● **BRIEF**
Drop every picture and give the entries back exactly.

● **DATA SHOWN**
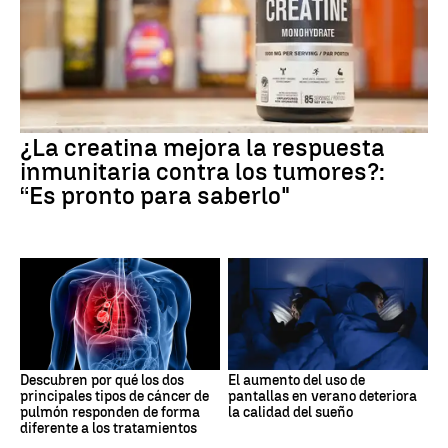
¿La creatina mejora la respuesta
inmunitaria contra los tumores?:
“Es pronto para saberlo"
Descubren por qué los dos
El aumento del uso de
principales tipos de cáncer de
pantallas en verano deteriora
pulmón responden de forma
la calidad del sueño
diferente a los tratamientos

● **REPLY**
¿La creatina mejora la respuesta
inmunitaria contra los tumores?:
“Es pronto para saberlo"
Descubren por qué los dos
El aumento del uso de
principales tipos de cáncer de
pantallas en verano deteriora
pulmón responden de forma
la calidad del sueño
diferente a los tratamientos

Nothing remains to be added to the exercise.